Iran sends sick German woman back to prison: daughter

BERLIN (AFP): A German-Iranian woman held for rights activism in Iran has been sent back to prison after being granted medical leave four months ago, her daughter said on Sunday.

“Despite not completing medical treatment but with her head held high, my mother Nahid Taghavi was forced to go back to Evin Prison on Sunday 13th November,” Mariam Claren wrote on Twitter.

Taghavi was arrested in October 2020 after fighting for human rights in Iran for years, especially women’s rights and freedom of expression, according to the rights group IGFM.

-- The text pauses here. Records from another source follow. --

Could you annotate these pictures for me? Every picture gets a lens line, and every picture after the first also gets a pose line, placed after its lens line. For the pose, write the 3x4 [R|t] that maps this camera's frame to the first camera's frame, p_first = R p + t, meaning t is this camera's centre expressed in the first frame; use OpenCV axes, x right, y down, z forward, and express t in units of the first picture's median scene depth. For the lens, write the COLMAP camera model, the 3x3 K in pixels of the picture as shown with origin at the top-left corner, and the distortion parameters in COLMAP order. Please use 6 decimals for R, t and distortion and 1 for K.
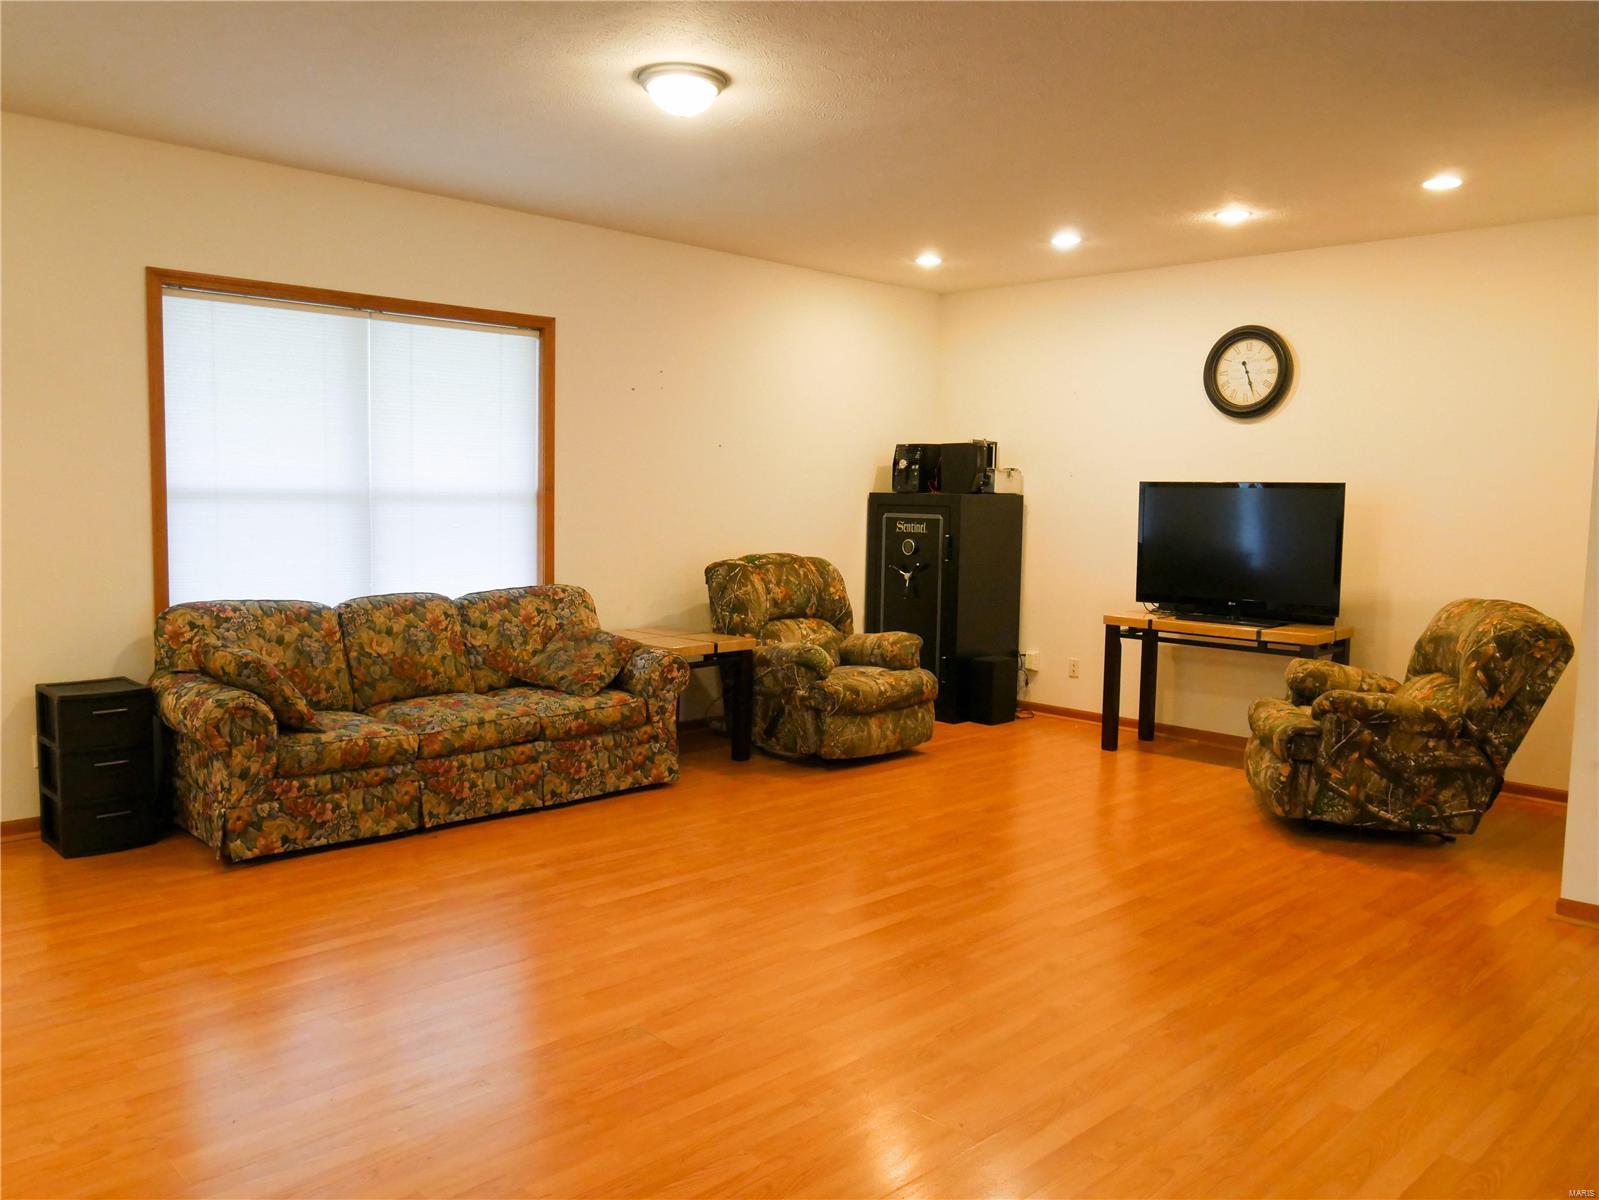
lens RADIAL K [[1237.7, 0, 794.0], [0, 1237.7, 592.9], [0, 0, 1]] dist [0.006780, -0.001678]
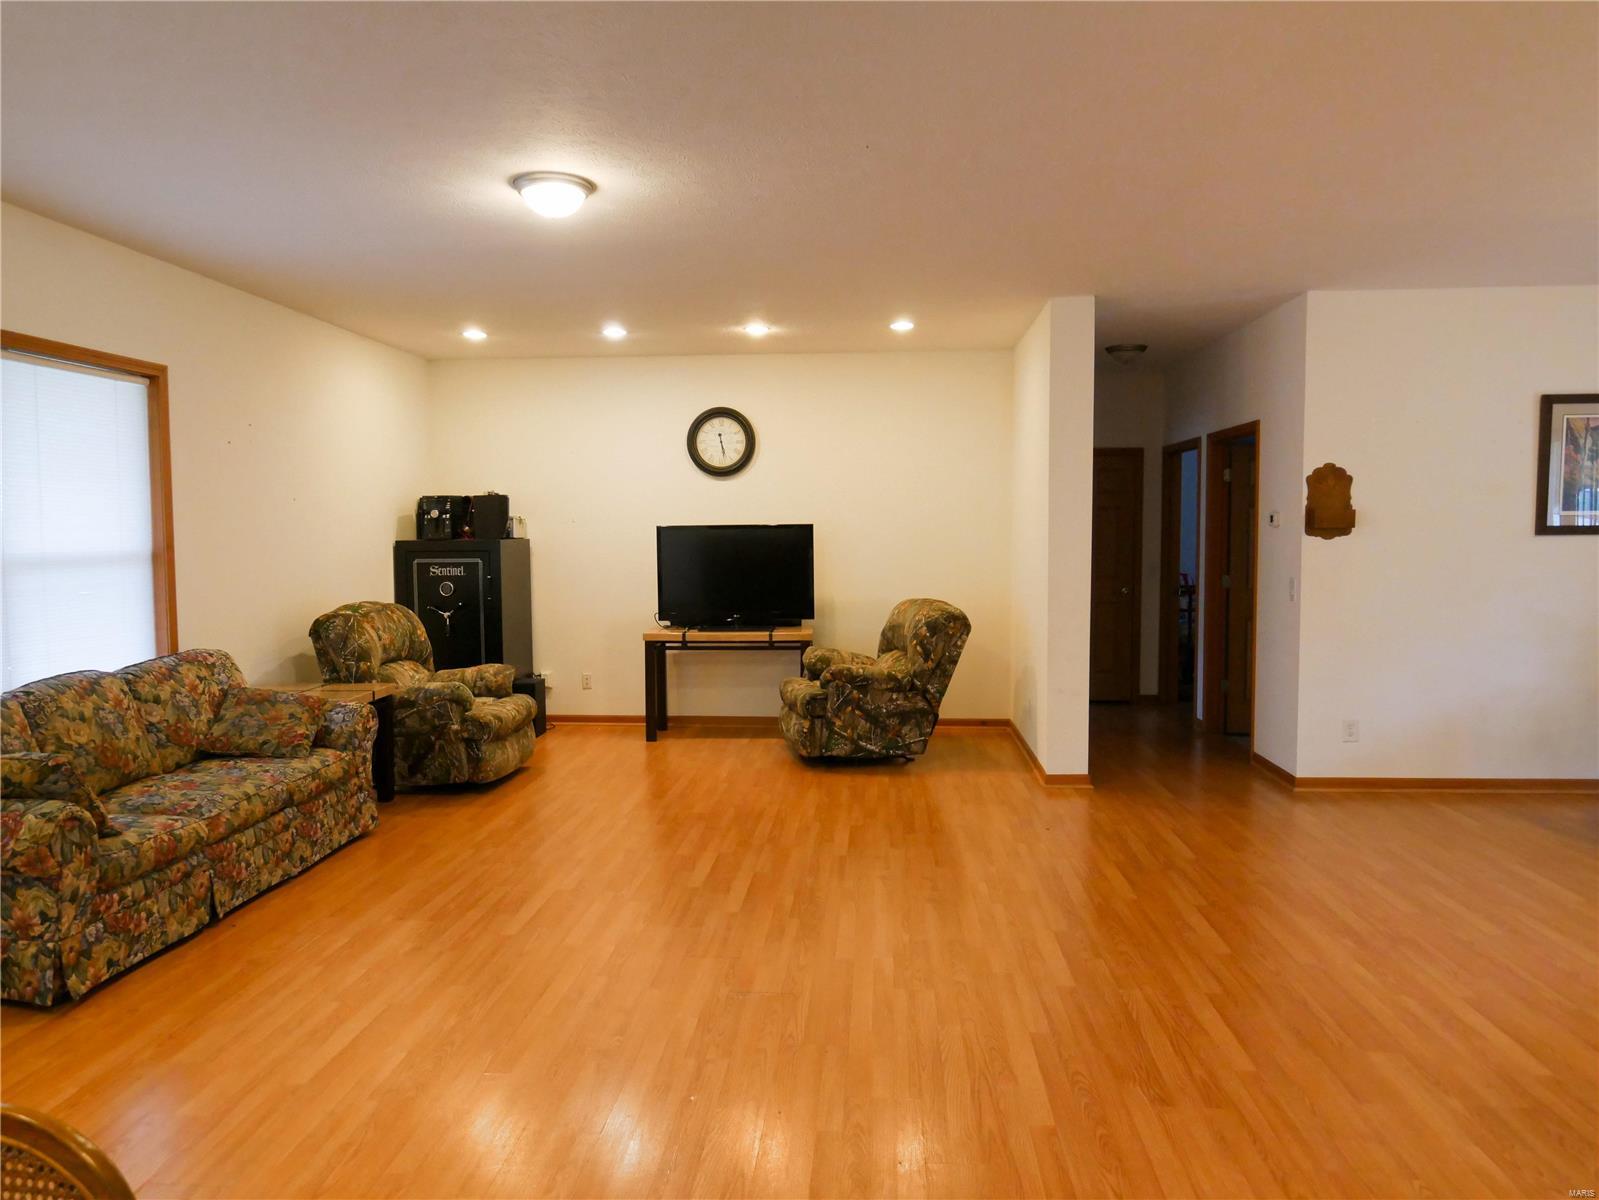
lens RADIAL K [[1095.0, 0, 797.6], [0, 1095.0, 601.0], [0, 0, 1]] dist [-0.008303, -0.003191]
pose [[0.748972, -0.067062, 0.659199, -0.432926], [0.077336, 0.996913, 0.013551, -0.021247], [-0.658073, 0.040830, 0.751846, 0.082304]]
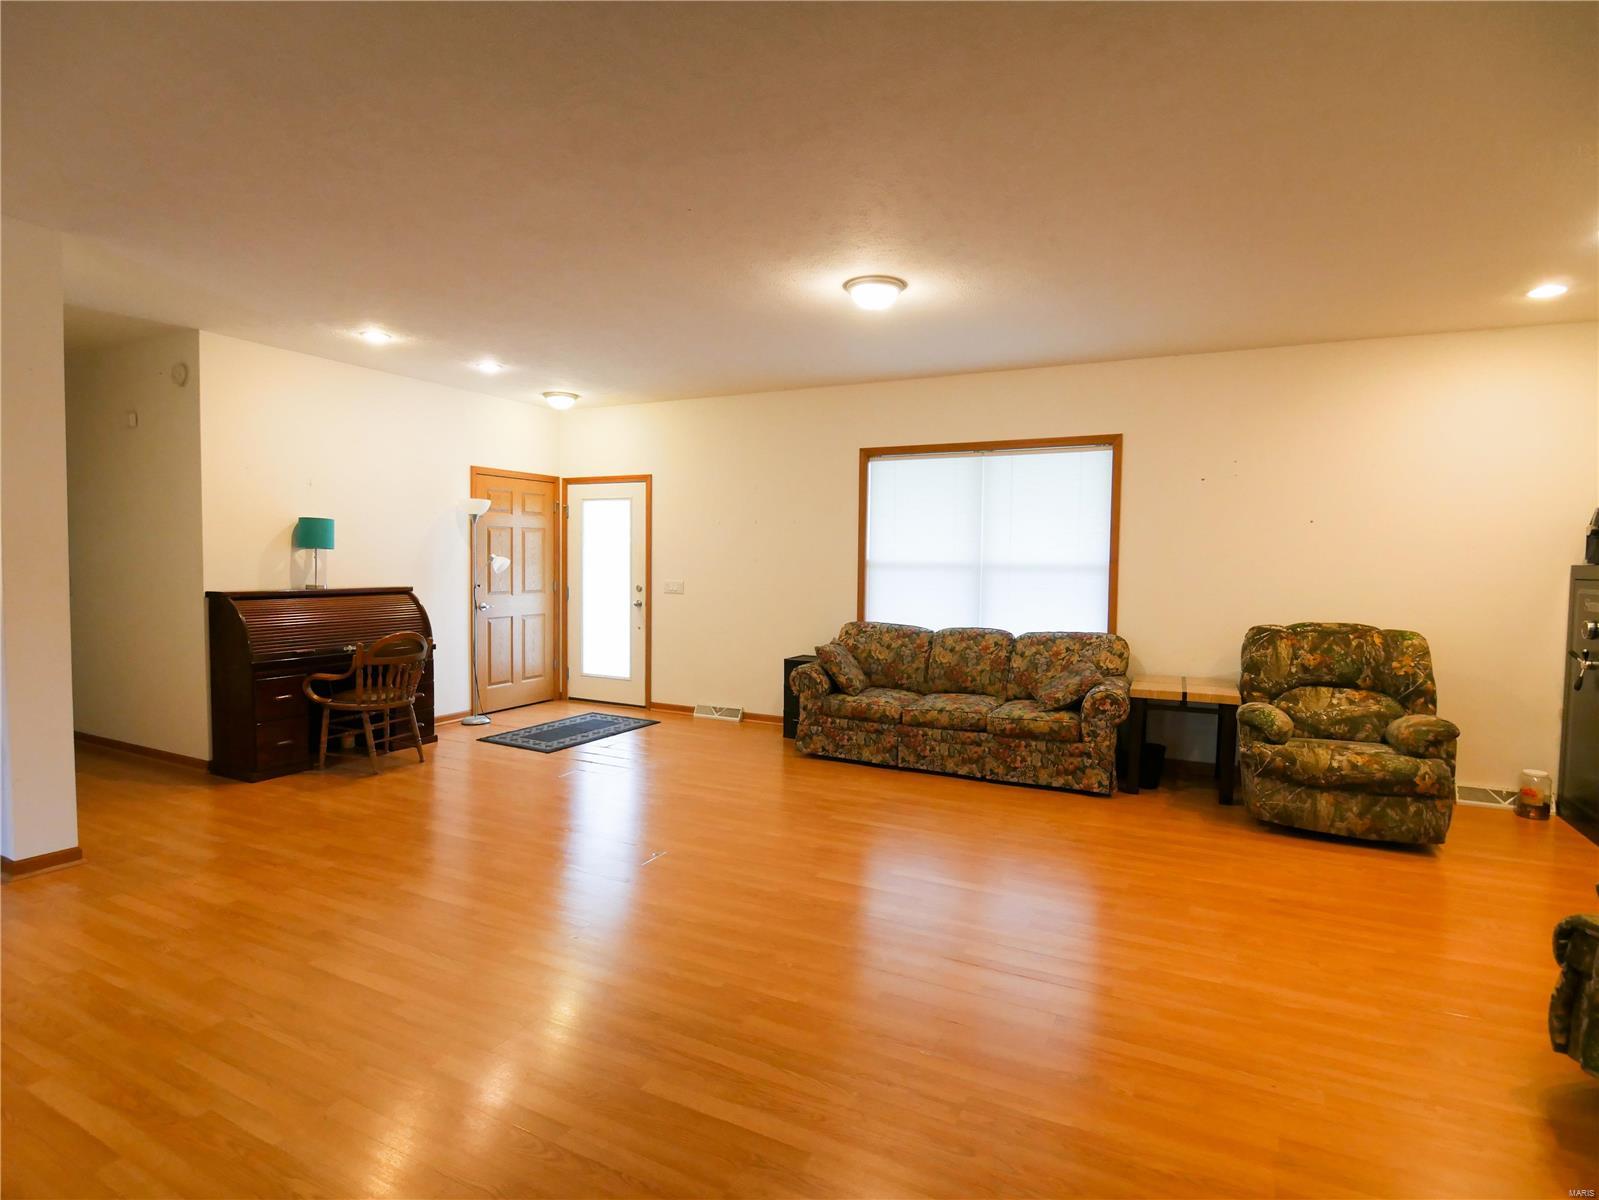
lens RADIAL K [[845.3, 0, 795.6], [0, 845.3, 594.9], [0, 0, 1]] dist [-0.005995, -0.001719]
pose [[0.319016, 0.024202, -0.947440, 0.620049], [-0.084962, 0.996379, -0.003156, -0.018188], [0.943933, 0.081504, 0.319917, 0.434568]]
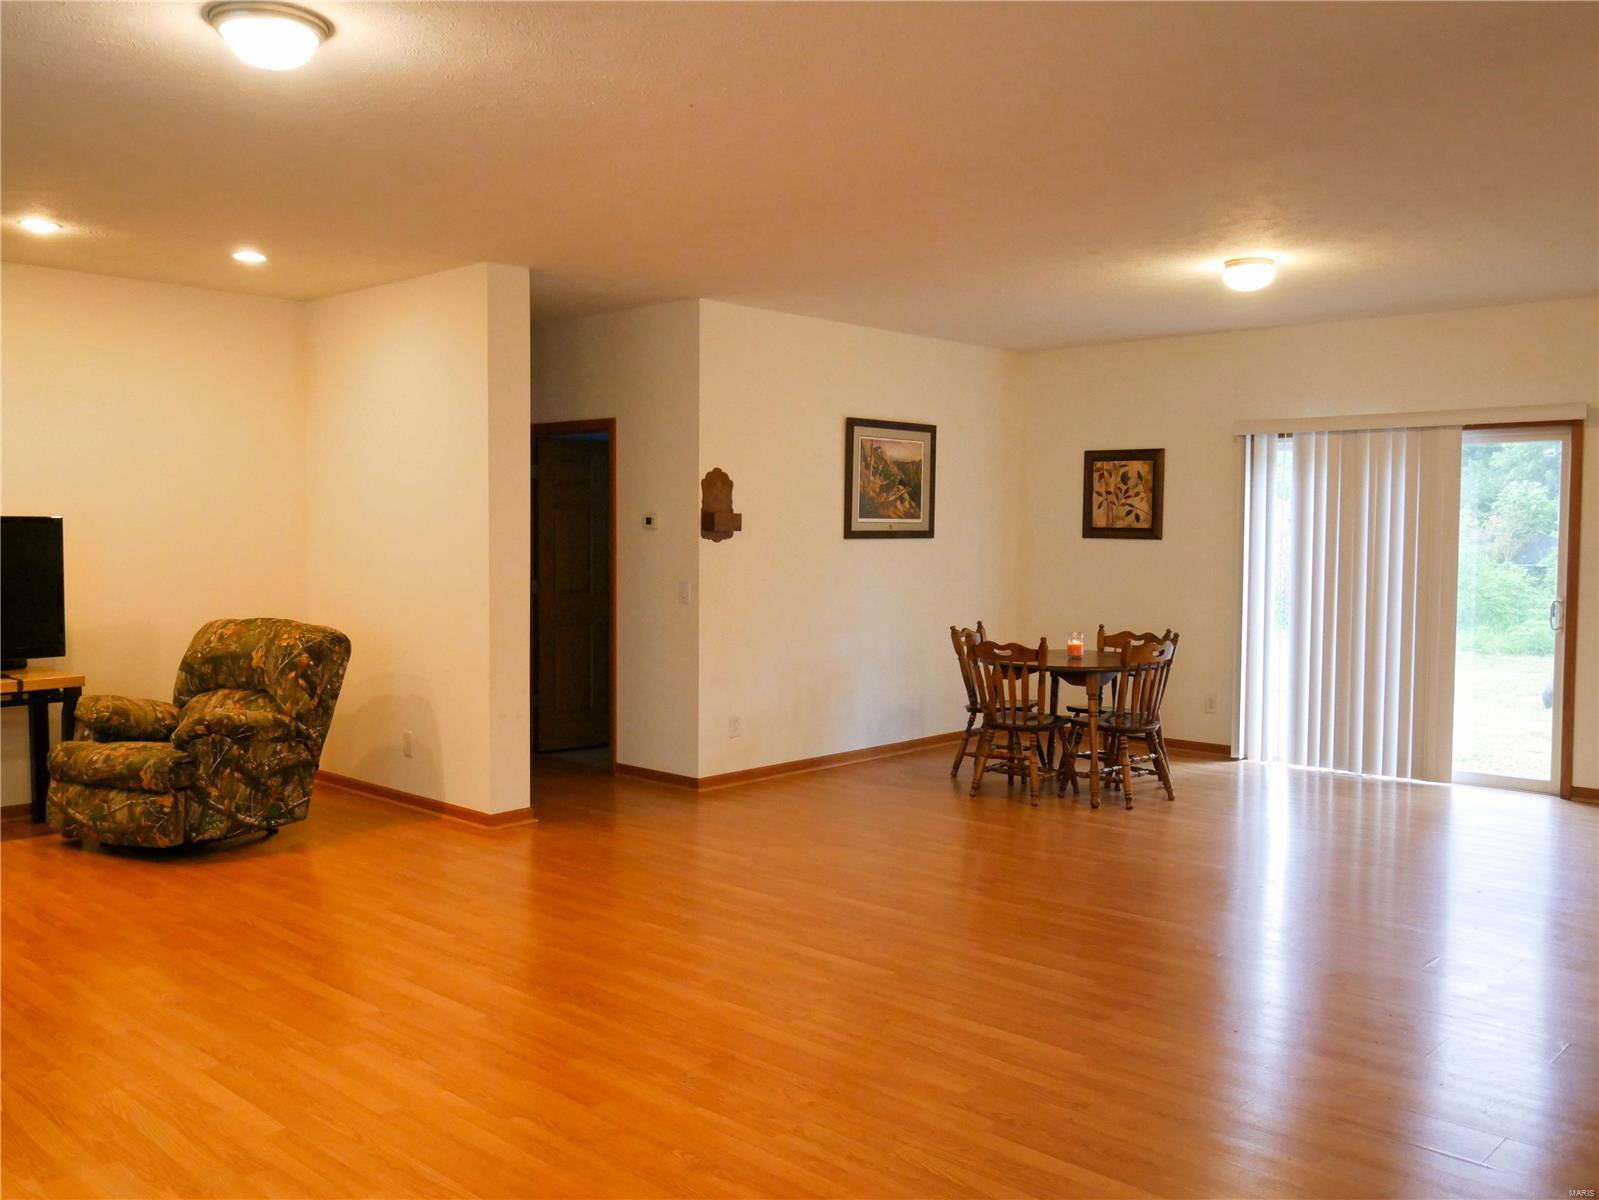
lens RADIAL K [[1333.5, 0, 798.2], [0, 1333.5, 607.6], [0, 0, 1]] dist [-0.018867, 0.001703]
pose [[-0.054353, -0.074286, 0.995755, -0.674114], [0.078509, 0.993824, 0.078428, -0.059454], [-0.995431, 0.082438, -0.048185, 0.527033]]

Taghavi spent seven months in solitary confinement and was interrogated by Iran’s Revolutionary Guards for more than 1,000 hours without legal assistance, her daughter said.

She was handed a decade-long sentence last year for participating in an outlawed group, a verdict Germany described as “incomprehensible.”

According to Claren, Taghavi was granted “an urgently needed medical furlough” on July 19 for back and neck problems.

She also reportedly suffers from pre-existing conditions including high blood pressure and diabetes.

Protests have erupted across Iran since September in response to the death of a young Kurdish woman, Mahsa Amini, after her arrest by the country’s notorious morality police.

She had allegedly breached the Islamic dress code for women.

Dozens of people have been killed and hundreds more arrested in the unrest, with Iran on Sunday issuing its first death sentence over the protests.

Claren said Taghavi was “one of countless political prisoners” in Iran.

“Since the death of (Amini) in police custody and the ongoing revolutionary movement in Iran, the whole world has witnessed the reprisals of this inhuman regime,” she said.